- What is required -
Look in the material below for the line holding "representing the orbitals". Set it down exactly, with each later line up to and including the line holding "for constructing large".

- Task data -
______

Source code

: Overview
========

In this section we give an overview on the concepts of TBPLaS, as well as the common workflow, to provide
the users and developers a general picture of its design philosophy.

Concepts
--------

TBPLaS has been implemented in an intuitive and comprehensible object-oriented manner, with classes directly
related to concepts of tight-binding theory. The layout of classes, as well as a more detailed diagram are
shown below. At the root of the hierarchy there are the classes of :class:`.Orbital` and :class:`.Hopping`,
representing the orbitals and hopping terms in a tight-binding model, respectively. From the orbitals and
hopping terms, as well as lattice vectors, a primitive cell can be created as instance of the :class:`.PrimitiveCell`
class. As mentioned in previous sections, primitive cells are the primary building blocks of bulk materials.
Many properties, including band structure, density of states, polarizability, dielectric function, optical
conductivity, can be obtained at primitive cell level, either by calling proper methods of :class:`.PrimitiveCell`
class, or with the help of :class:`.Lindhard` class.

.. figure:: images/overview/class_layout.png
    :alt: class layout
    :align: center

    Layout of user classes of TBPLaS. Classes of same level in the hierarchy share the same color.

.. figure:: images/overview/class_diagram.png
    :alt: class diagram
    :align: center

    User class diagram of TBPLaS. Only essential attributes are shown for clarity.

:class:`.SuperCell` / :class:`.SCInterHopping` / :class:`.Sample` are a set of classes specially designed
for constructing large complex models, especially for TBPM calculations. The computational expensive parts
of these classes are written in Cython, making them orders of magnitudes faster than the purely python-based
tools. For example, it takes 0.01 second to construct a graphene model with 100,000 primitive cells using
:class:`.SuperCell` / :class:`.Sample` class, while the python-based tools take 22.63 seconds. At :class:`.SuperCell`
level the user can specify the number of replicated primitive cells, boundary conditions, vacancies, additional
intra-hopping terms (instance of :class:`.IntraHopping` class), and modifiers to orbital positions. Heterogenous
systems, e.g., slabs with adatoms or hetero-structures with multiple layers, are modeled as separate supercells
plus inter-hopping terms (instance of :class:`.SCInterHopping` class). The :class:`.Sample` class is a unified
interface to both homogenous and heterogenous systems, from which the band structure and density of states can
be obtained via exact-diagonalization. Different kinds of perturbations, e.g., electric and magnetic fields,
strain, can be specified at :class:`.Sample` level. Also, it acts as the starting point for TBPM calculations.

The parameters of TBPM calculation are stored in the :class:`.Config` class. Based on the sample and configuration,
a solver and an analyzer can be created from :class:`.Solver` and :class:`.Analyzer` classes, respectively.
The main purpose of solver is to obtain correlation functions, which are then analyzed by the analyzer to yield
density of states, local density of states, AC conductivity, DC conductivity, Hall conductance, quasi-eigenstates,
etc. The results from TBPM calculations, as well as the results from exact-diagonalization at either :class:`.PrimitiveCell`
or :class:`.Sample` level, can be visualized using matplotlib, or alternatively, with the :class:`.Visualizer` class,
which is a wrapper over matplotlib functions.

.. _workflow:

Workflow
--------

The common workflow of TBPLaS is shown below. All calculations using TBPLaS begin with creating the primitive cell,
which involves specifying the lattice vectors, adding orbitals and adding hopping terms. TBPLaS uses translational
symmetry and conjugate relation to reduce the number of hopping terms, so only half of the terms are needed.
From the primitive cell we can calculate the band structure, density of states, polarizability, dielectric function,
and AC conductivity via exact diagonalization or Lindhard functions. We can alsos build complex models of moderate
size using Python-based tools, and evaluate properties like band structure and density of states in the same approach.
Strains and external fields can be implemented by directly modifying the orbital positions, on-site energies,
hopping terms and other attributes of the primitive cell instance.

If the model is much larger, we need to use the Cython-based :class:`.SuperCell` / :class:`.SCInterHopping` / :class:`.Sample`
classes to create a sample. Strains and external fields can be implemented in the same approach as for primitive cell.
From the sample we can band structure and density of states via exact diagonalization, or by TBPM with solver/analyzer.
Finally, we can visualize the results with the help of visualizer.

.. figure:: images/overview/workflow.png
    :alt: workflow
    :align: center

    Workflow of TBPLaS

______

- Written response -
representing the orbitals and hopping terms in a tight-binding model, respectively. From the orbitals and
hopping terms, as well as lattice vectors, a primitive cell can be created as instance of the :class:`.PrimitiveCell`
class. As mentioned in previous sections, primitive cells are the primary building blocks of bulk materials.
Many properties, including band structure, density of states, polarizability, dielectric function, optical
conductivity, can be obtained at primitive cell level, either by calling proper methods of :class:`.PrimitiveCell`
class, or with the help of :class:`.Lindhard` class.

.. figure:: images/overview/class_layout.png
    :alt: class layout
    :align: center

    Layout of user classes of TBPLaS. Classes of same level in the hierarchy share the same color.

.. figure:: images/overview/class_diagram.png
    :alt: class diagram
    :align: center

    User class diagram of TBPLaS. Only essential attributes are shown for clarity.

:class:`.SuperCell` / :class:`.SCInterHopping` / :class:`.Sample` are a set of classes specially designed
for constructing large complex models, especially for TBPM calculations. The computational expensive parts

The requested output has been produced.